Wollte ein Steuerberater seine Nachbarin ermorden lassen?

Saarbrücken/Kirkel · Ein 71-Jähriger aus Kirkel soll einem Handwerker 50 000 Euro für den Auftragsmord geboten haben. Der Fall beschäftigt nun das Landgericht.

Mehr als zwölf Jahre nach einem angeblichen Mordaufruf muss sich ein Steuerberater aus dem Saarpfalzkreis vor dem Landgericht Saarbrücken verantworten. Die Anklage wirft dem mittlerweile 71 Jahre alten Mann aus Kirkel versuchte Anstiftung zum Mord vor. Er soll im April 2004 während eines Streits mit der Nachbarschaft um eine Garage einem Handwerker 50 000 Euro geboten haben, wenn der die Nachbarin umbringt. Das erzählte der heute 63 Jahre alte Handwerker als Zeuge vor Gericht. Der Angeklagte weist die Vorwürfe zurück. Er sagte, dass er keinen Mordauftrag erteilt habe.

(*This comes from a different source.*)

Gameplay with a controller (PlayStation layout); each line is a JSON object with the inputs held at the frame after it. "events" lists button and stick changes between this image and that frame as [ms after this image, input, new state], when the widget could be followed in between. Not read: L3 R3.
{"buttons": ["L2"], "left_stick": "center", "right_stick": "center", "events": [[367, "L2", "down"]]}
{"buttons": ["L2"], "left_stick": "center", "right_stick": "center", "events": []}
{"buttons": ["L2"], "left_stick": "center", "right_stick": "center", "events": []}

Dreh- und Angelpunkt dieser seltsamen Geschichte, die sich bis ins Detail wohl nie wird aufklären lassen, ist ein seit Jahrzehnten schwelender Streit zwischen dem Steuerberater und einer Nachbarsfamilie. Der 71-Jährige berichtete am ersten Prozesstag davon, dass er die mittlerweile 49 Jahre alte Frau schon als kleines Mädchen im Alter von zwölf Jahren von seinem Grundstück verwiesen habe, weil sie sich "unflätig benommen" habe. Damals habe zwischen dem Haus der Eltern der Frau und seinem 2000 Quadratmeter Grundstück ein großes, freies Gelände gelegen. Darauf habe die Familie der Frau in den 90er Jahren ein Haus gebaut. Dabei sei eine "illegale Garage" an seine Grenze gebaut worden. Sie habe ihm die Sicht aus einigen Fenstern genommen. Deshalb habe er sich vor Gericht durch alle Instanzen gegen die Garage gewehrt. Aber ohne Erfolg.

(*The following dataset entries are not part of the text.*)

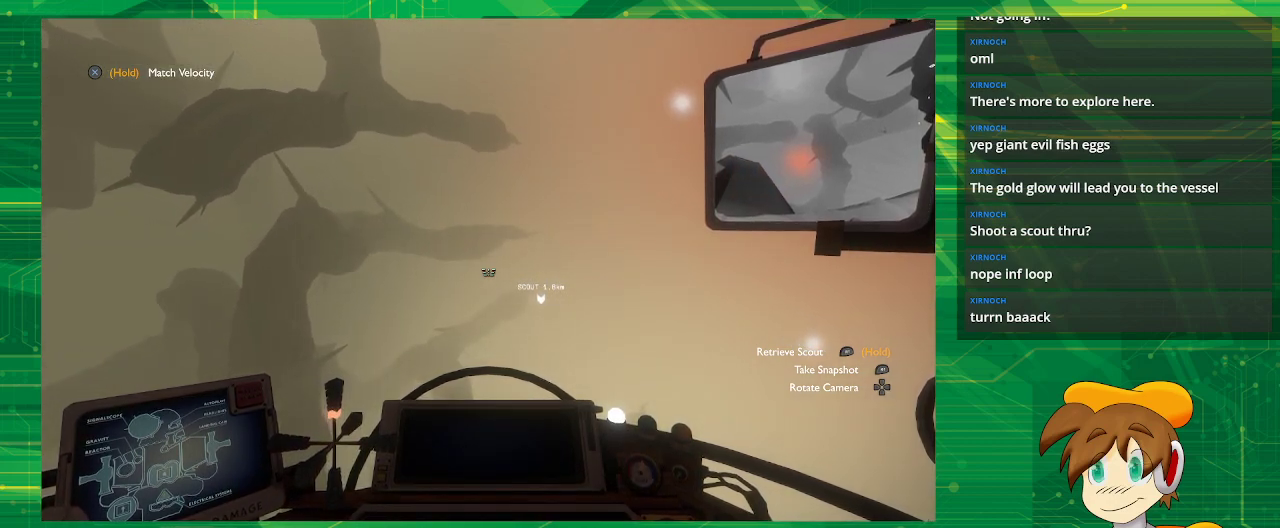
{"buttons": [], "left_stick": "center", "right_stick": "center", "events": [[250, "L2", "up"]]}
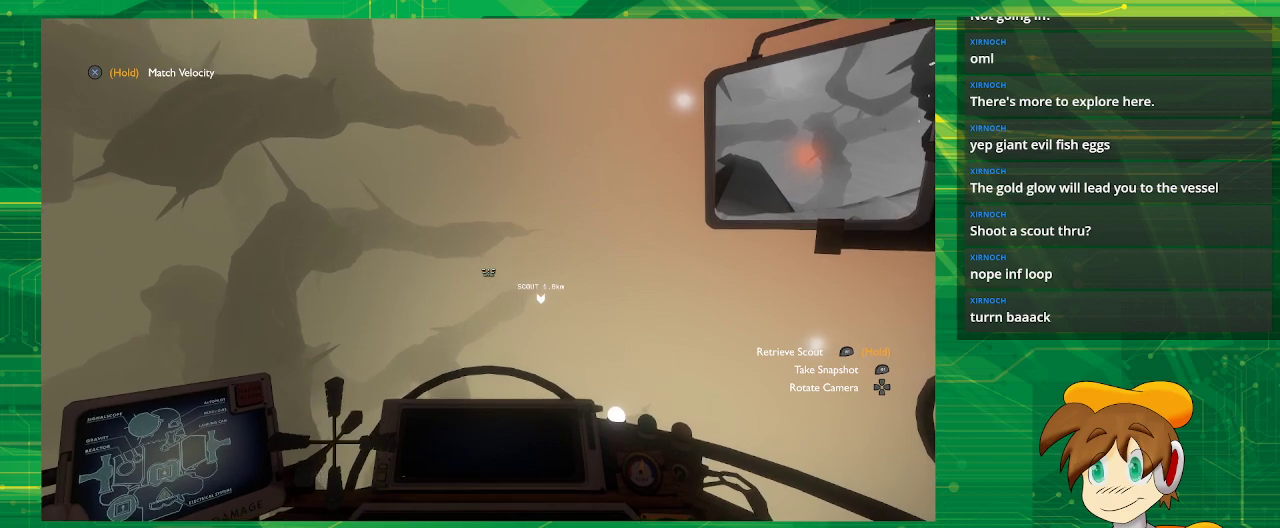
{"buttons": ["L2"], "left_stick": "center", "right_stick": "center", "events": [[67, "L2", "down"]]}
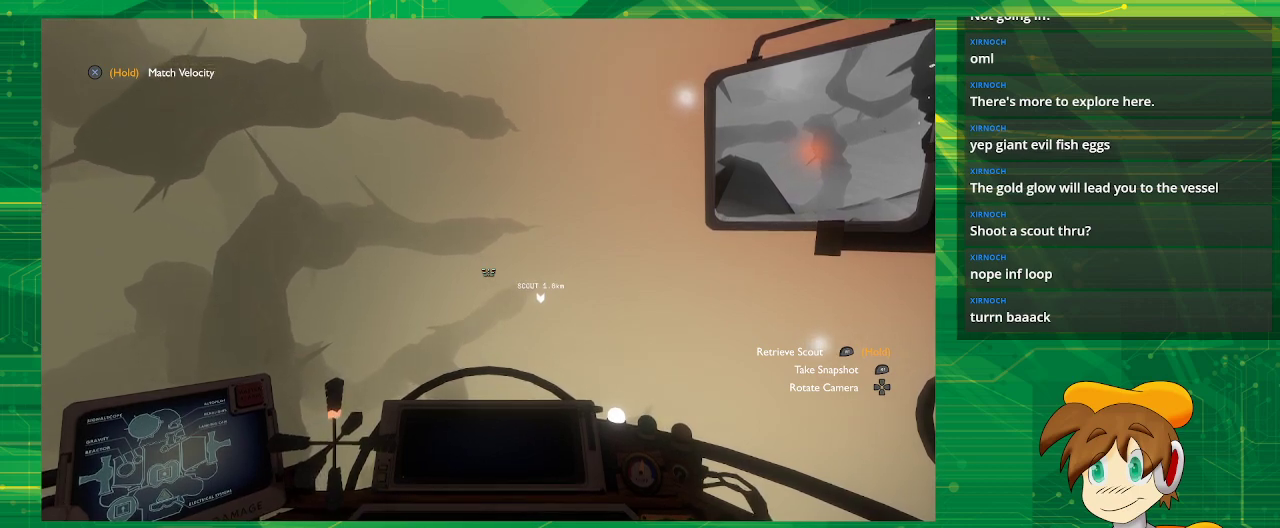
{"buttons": [], "left_stick": "center", "right_stick": "center", "events": [[133, "L2", "up"]]}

Nach Feststellung eines Zivilgerichtes hat sich der Angeklagte gegen die Nachbarin aber nicht nur mit rechtlichen Mitteln gewehrt. Er soll sie beim Bau der Garage 1995 geschubst haben, so dass sich die Frau bei einem Sturz verletzte. Der Angeklagte bestreitet dies. Aber Zeugen bestätigten die Aussage der Frau. Deshalb wurde er zur Zahlung von 1200 Mark (600 Euro) Schmerzensgeld an die Frau verurteilt. Spätestens seit dieser Zeit war der Streit zwischen den Nachbarsfamilien Ortsgespräch.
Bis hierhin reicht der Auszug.